**ЗАДАНИЕ**
Преобразуйте строки материала, начиная со строки «family: Coenagrionidae» и заканчивая концом материала, в JSON-список строк, где каждой строке соответствует одно значение, а пустые строки пропущены. Изображения в ответ не включайте.

---------------

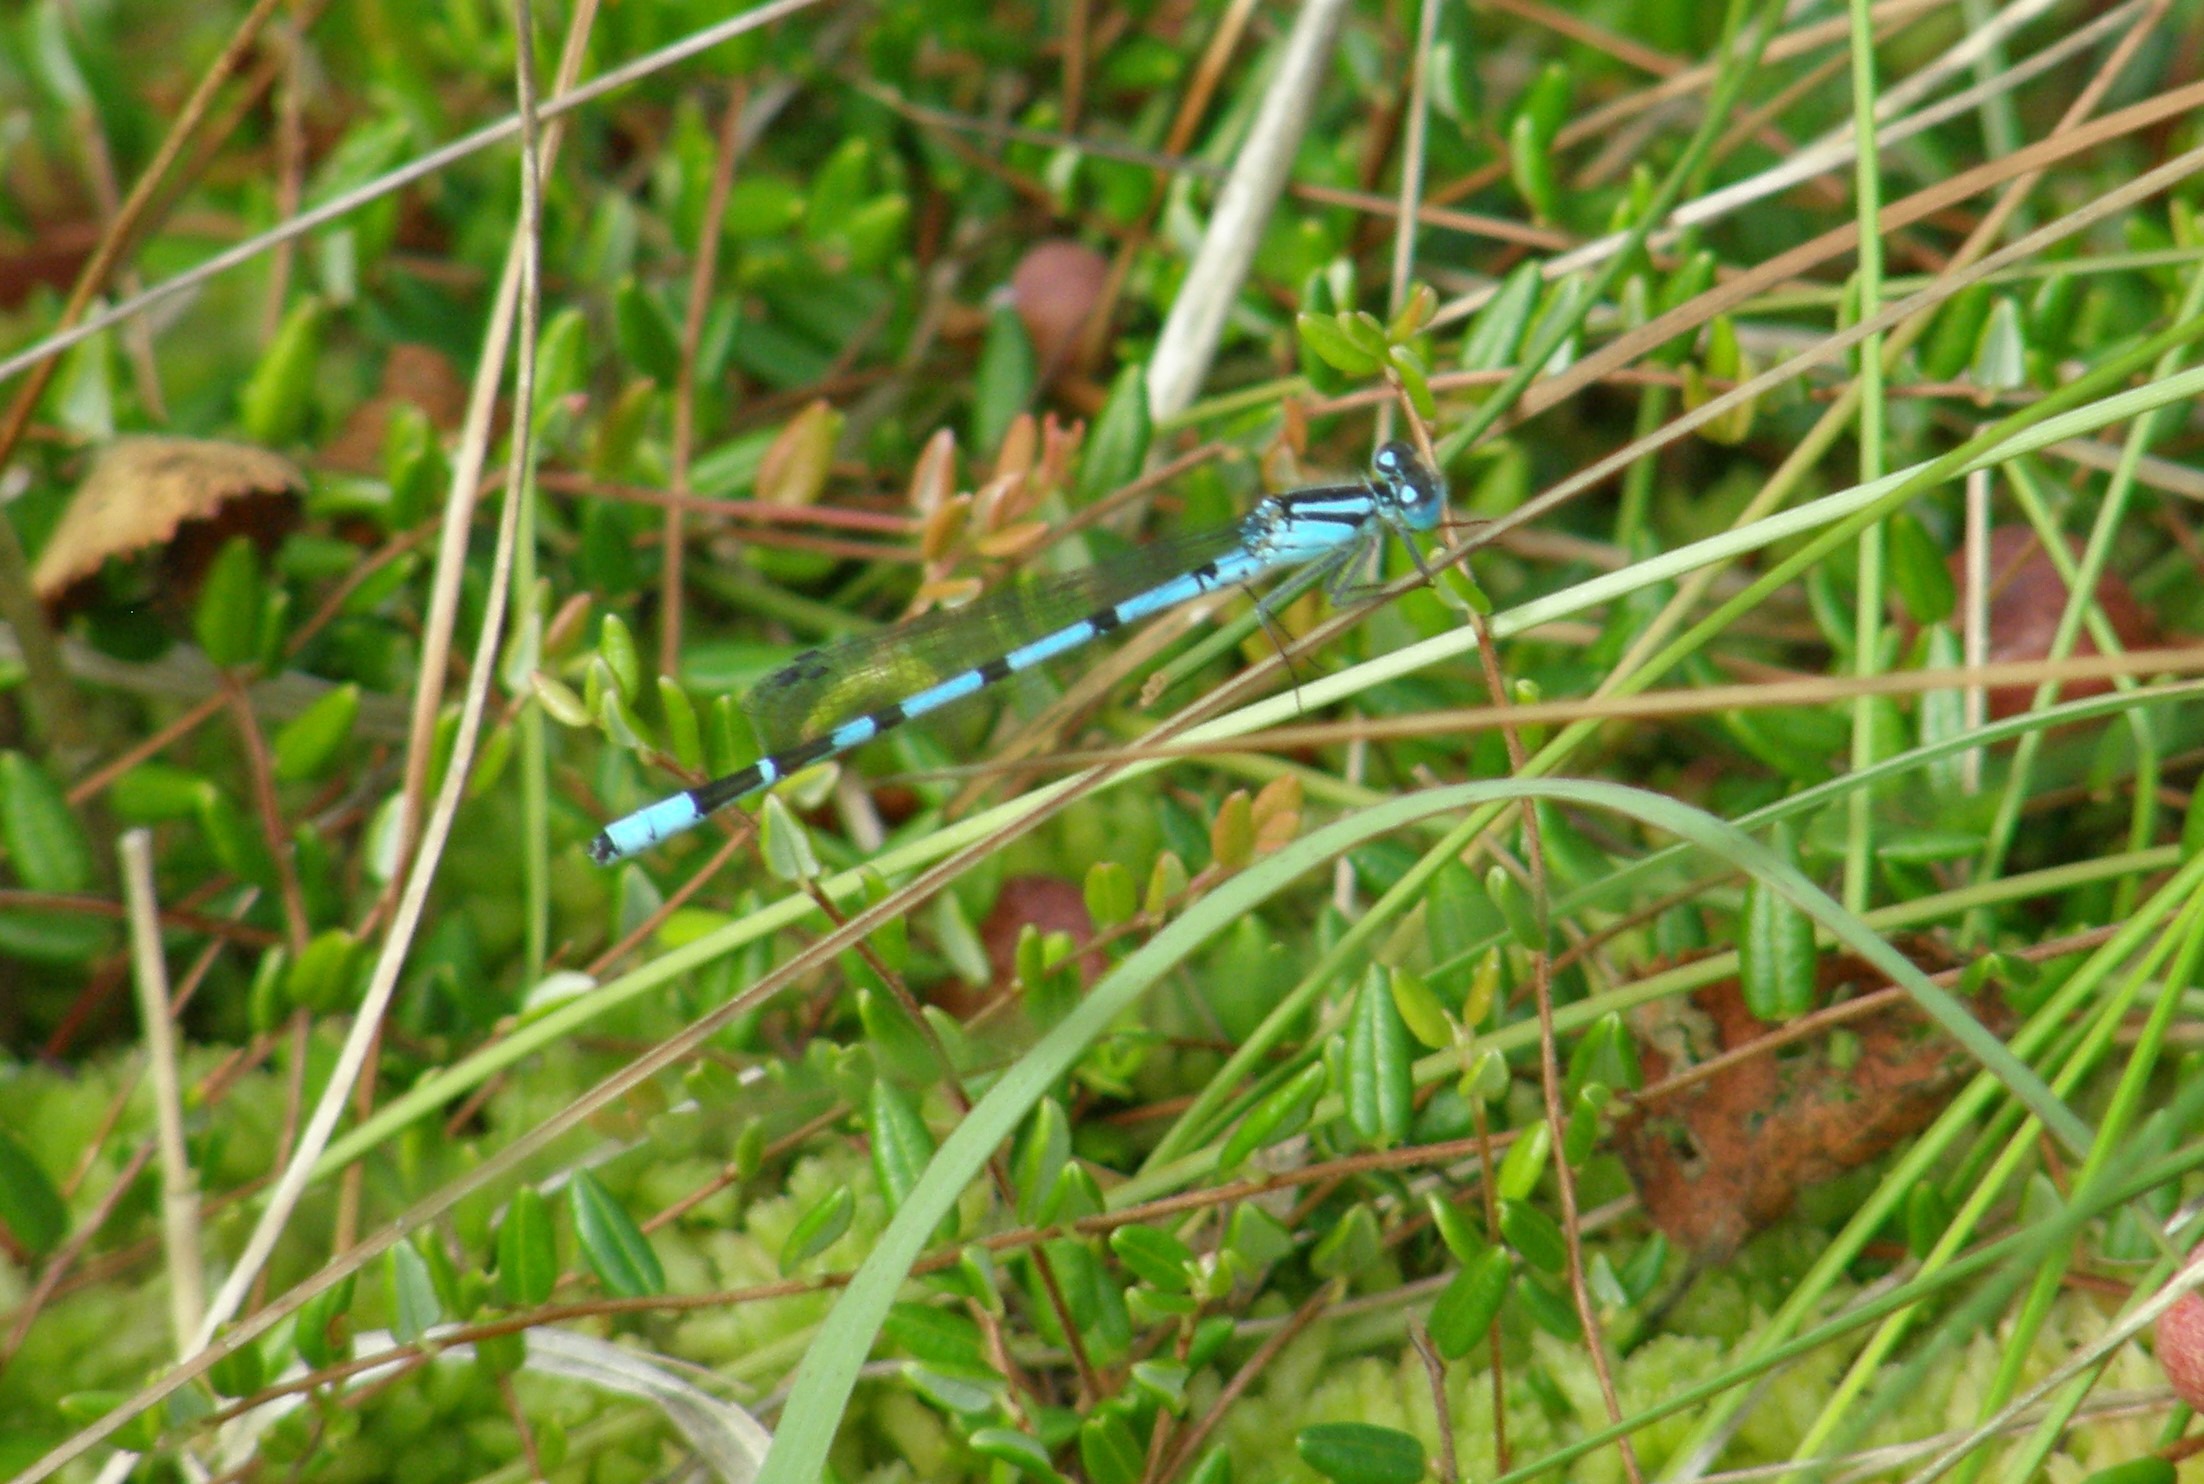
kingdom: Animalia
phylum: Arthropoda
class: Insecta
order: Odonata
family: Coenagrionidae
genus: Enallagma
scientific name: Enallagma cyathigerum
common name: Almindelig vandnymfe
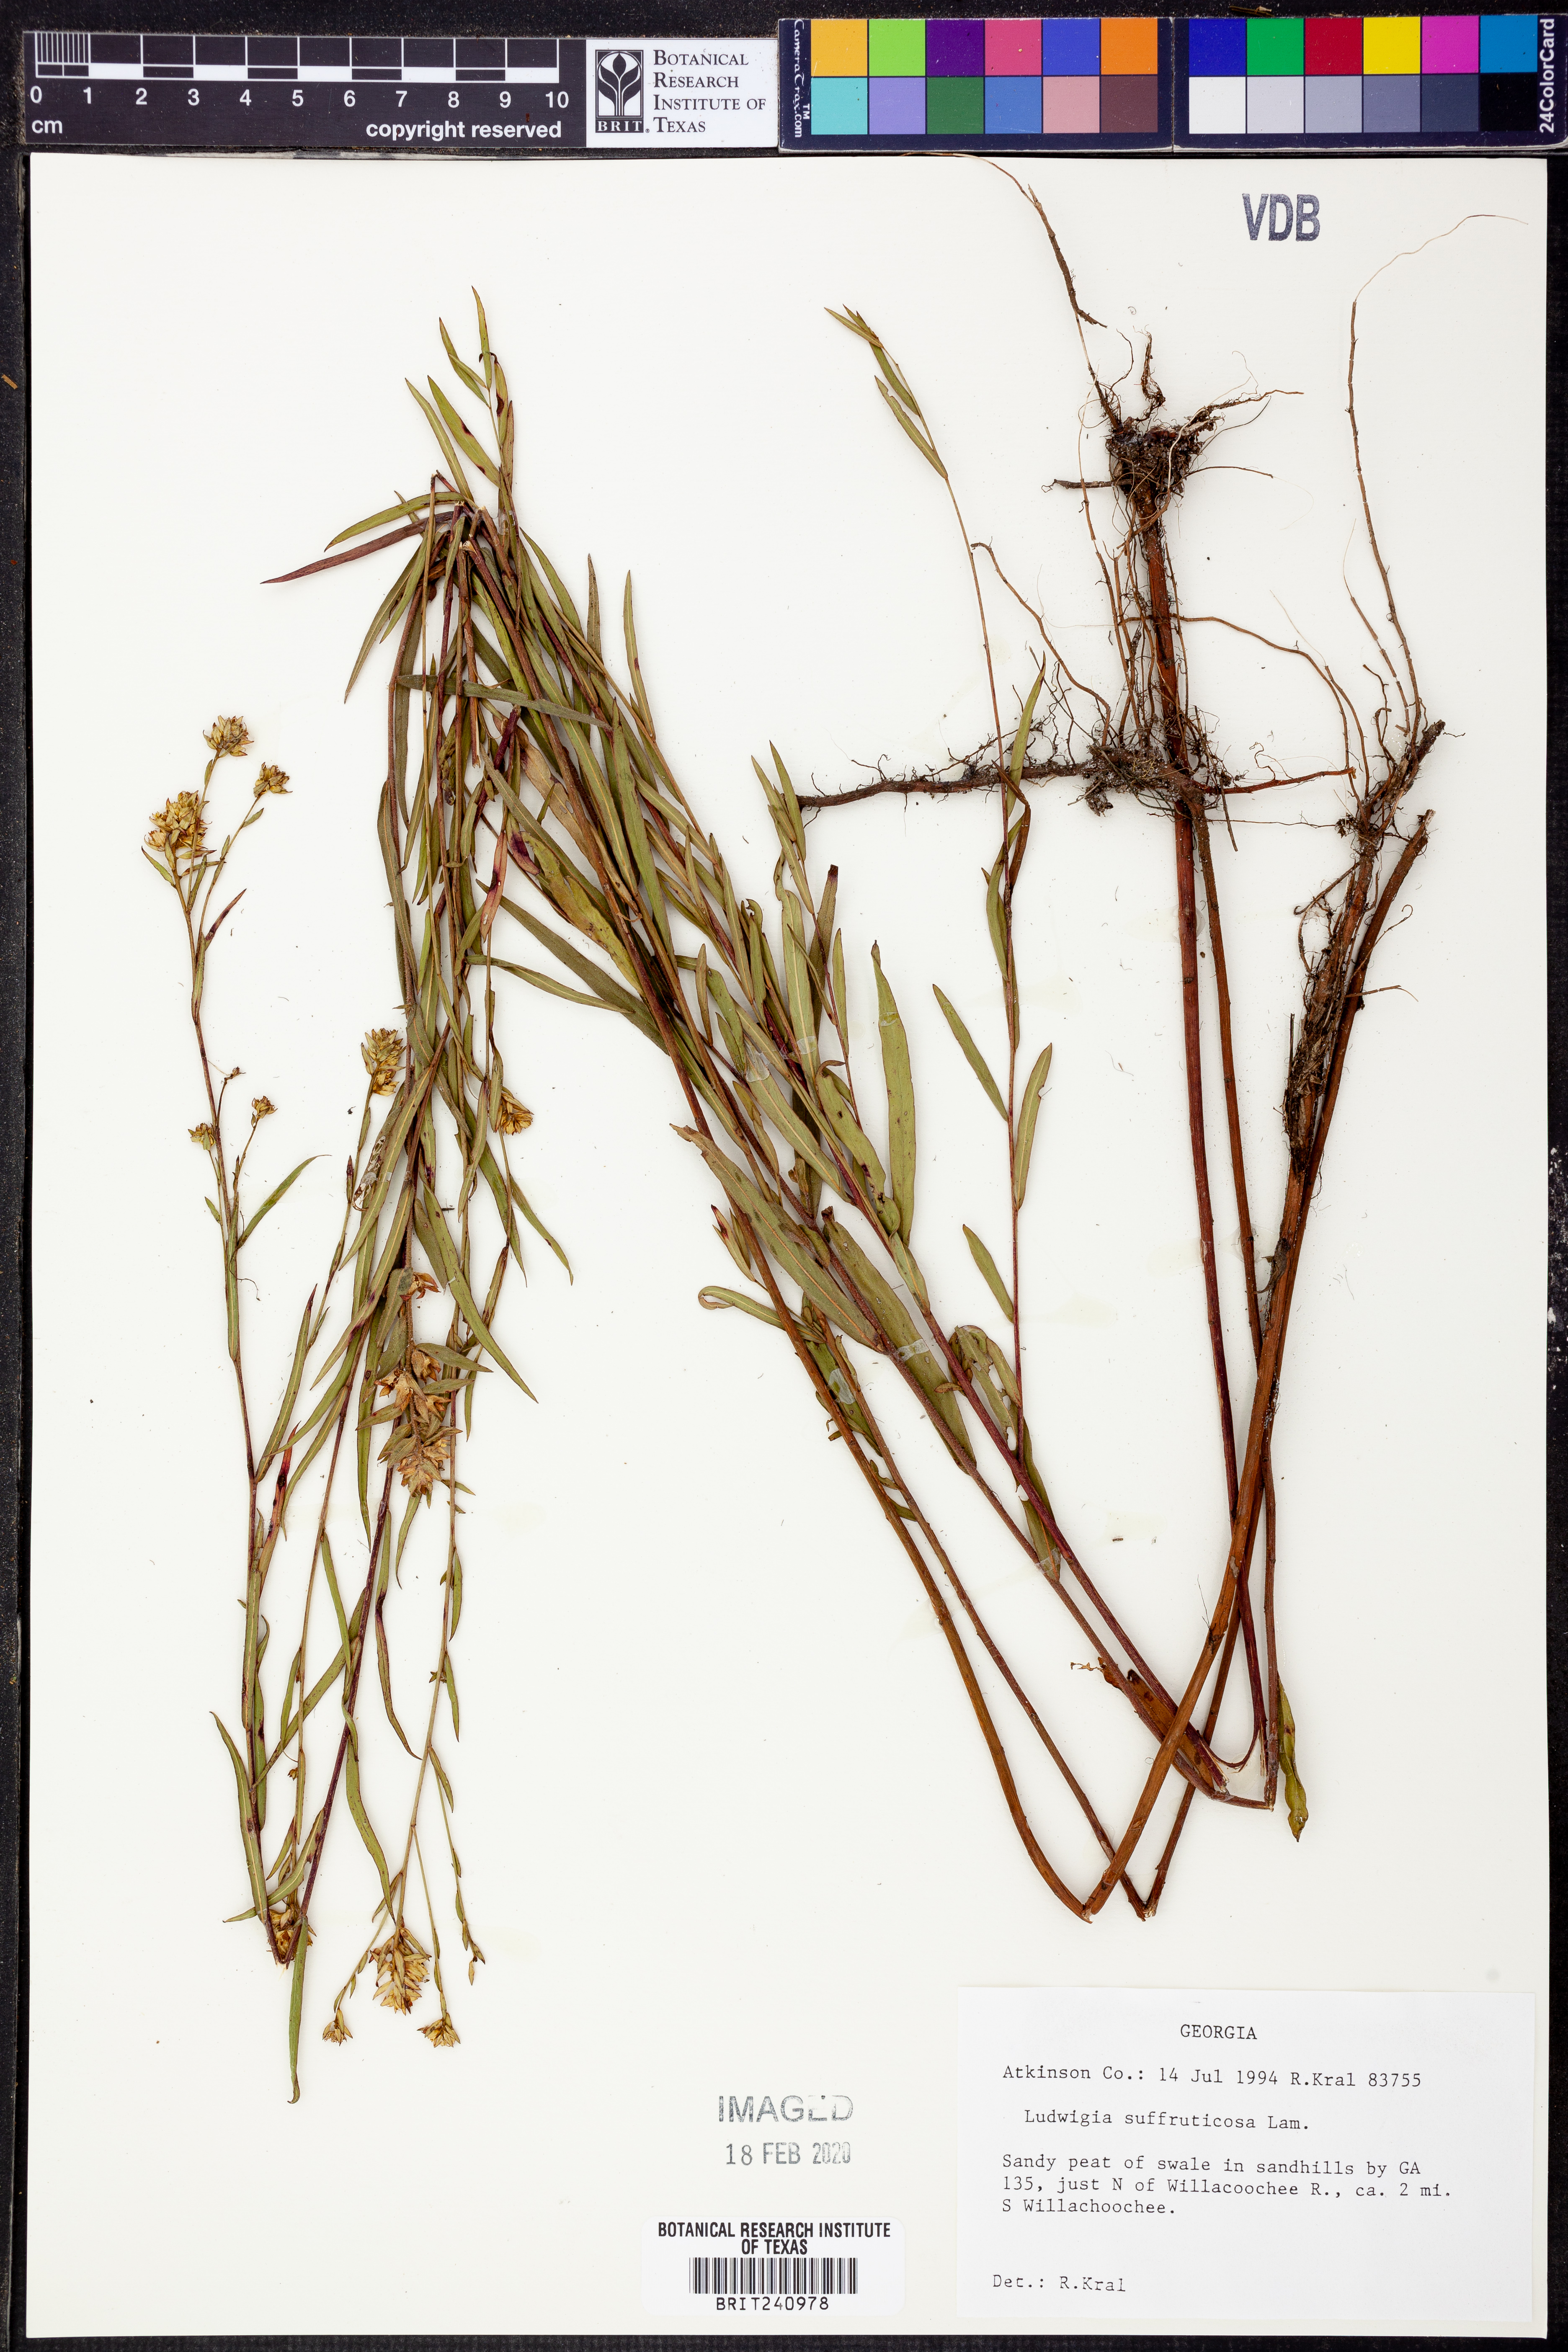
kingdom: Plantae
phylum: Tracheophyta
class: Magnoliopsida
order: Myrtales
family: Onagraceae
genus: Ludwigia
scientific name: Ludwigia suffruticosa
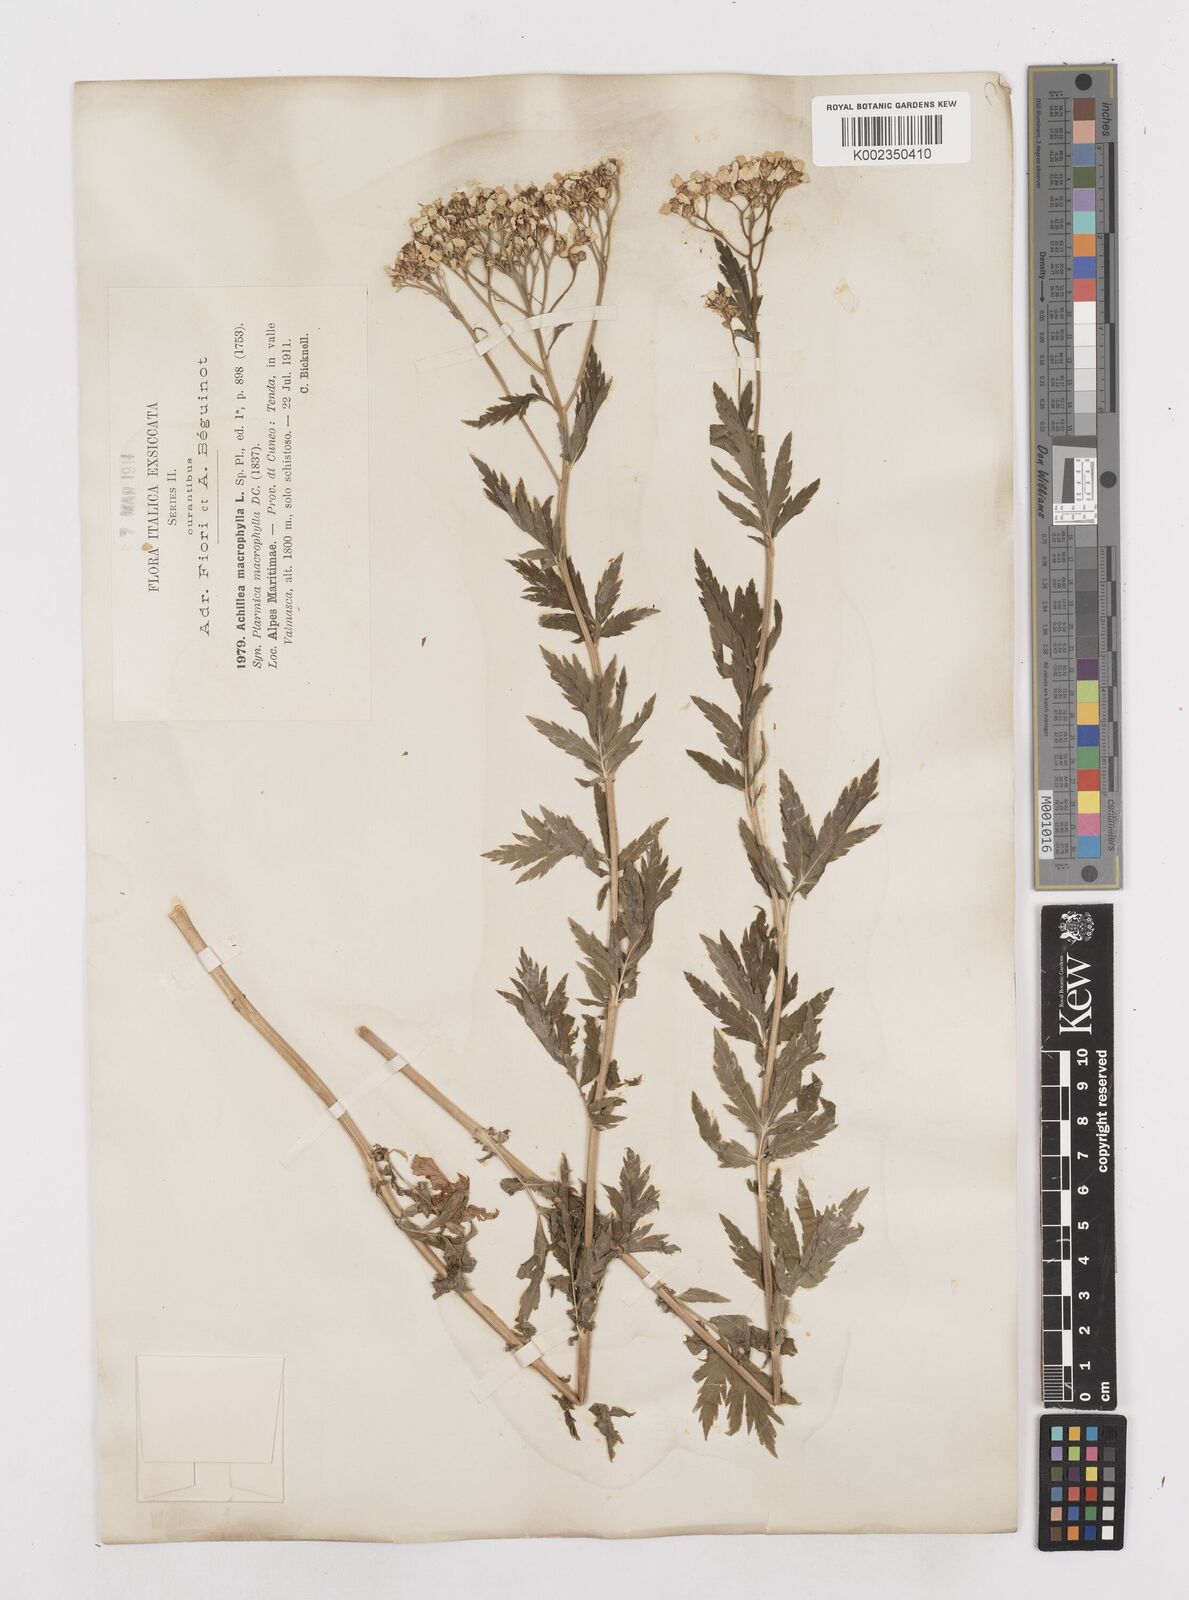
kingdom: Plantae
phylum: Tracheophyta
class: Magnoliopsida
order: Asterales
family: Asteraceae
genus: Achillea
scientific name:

---------------

**ОТВЕТ**
[
  "family: Coenagrionidae",
  "genus: Enallagma",
  "scientific name: Enallagma cyathigerum",
  "common name: Almindelig vandnymfe",
  "kingdom: Plantae",
  "phylum: Tracheophyta",
  "class: Magnoliopsida",
  "order: Myrtales",
  "family: Onagraceae",
  "genus: Ludwigia",
  "scientific name: Ludwigia suffruticosa",
  "kingdom: Plantae",
  "phylum: Tracheophyta",
  "class: Magnoliopsida",
  "order: Asterales",
  "family: Asteraceae",
  "genus: Achillea",
  "scientific name:"
]